Hari berlalu hingga Marissa dan Naren tanpa sengaja pulang bersamaan. Mobil mereka berdua masuk gerbang rumah kediaman Keluarga Baruna serempak. Dari balkon kamar Marissa sepasang mata mengawasi keduanya. 

"Ah, jadi mereka melakukan ini?" ujar Tristan yang sudah pulang lebih awal. 

Tak lama berselang, pintu kamar terbuka. Marissa mengetahui jika suaminya sudah di dalam setelah melihat mobil Tristan sudah terparkir di garasi dengan rapi malam itu. 

"Baru pulang?" tanya Tristan ketus. 

"Hm, aku tidak biasa membawa pekerjaan ke rumah, sehingga aku menyelesaikannya sebelum pulang," jawab Marissa dengan sungguh. 

"Kamu yakin?" Tristan mendesak. 

"Yakin seyakin-yakinnya," balas Marissa tegas. 

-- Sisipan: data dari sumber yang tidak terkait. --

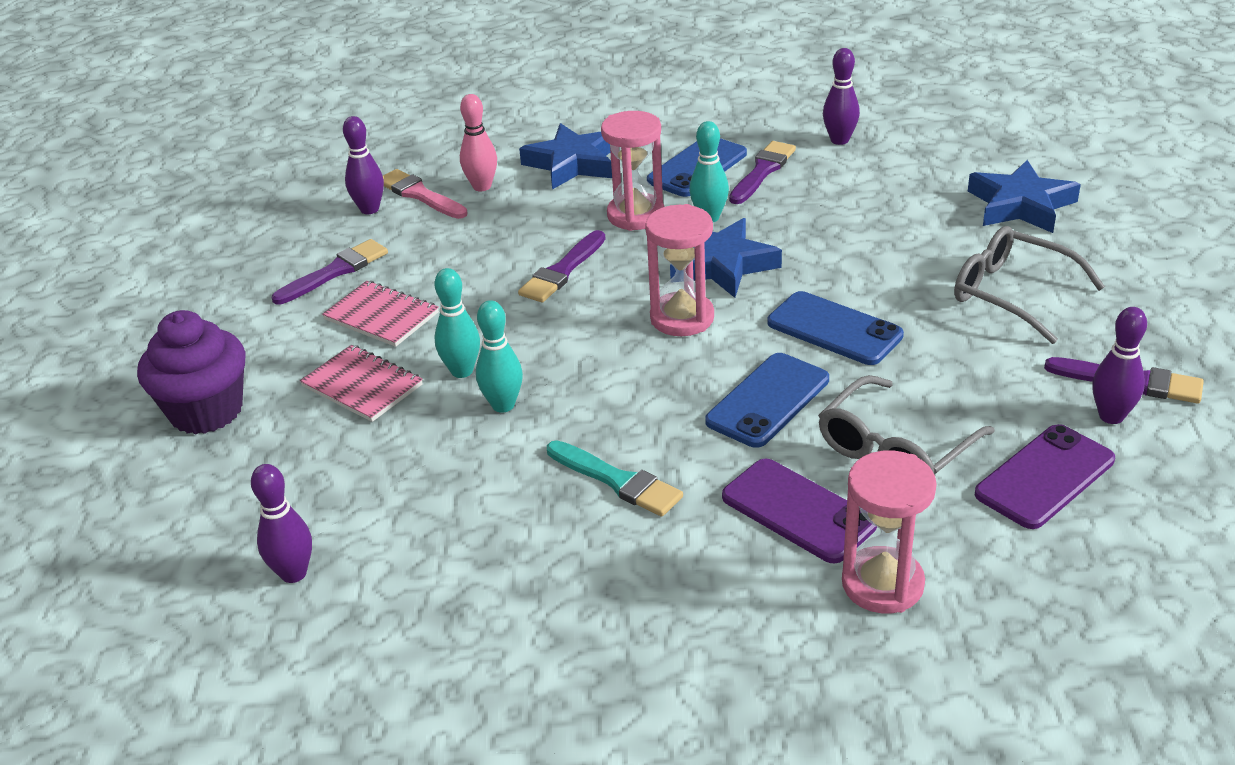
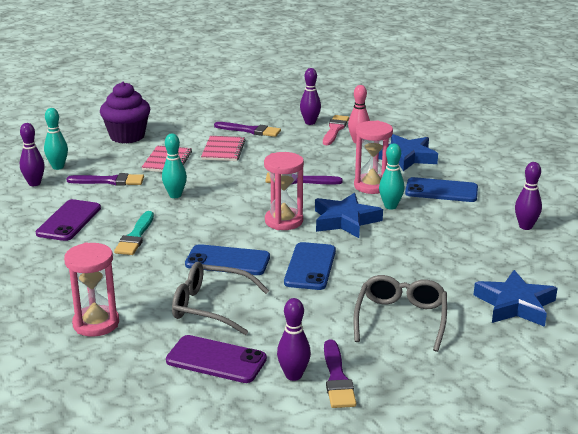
camera: 60 degrees right, 10 degrees down
turquoise bowling pin [435,268,480,378] -> turquoise bowling pin moved to [44,108,68,170]
purple phone [722,459,877,564] -> purple phone moved to [36,199,101,241]
purple brush [729,141,796,204] -> purple brush moved to [67,173,144,186]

"Bukankah kamu terlambat pulang karena ke suatu tempat dahulu dengan kakak iparmu itu?" tuduh Tristan. 

Marissa membulatkan matanya, dia merasa dipojokkan dengan kalimat tuduhan suaminya. 

"Apa yang kamu katakan?" bantah Marissa. 

"Semua sudah cukup jelas, kalian berdua makan siang bersama dan malamnya pulang bersama. Apa lagi, Rissa?" Tristan melengkapi tuduhannya.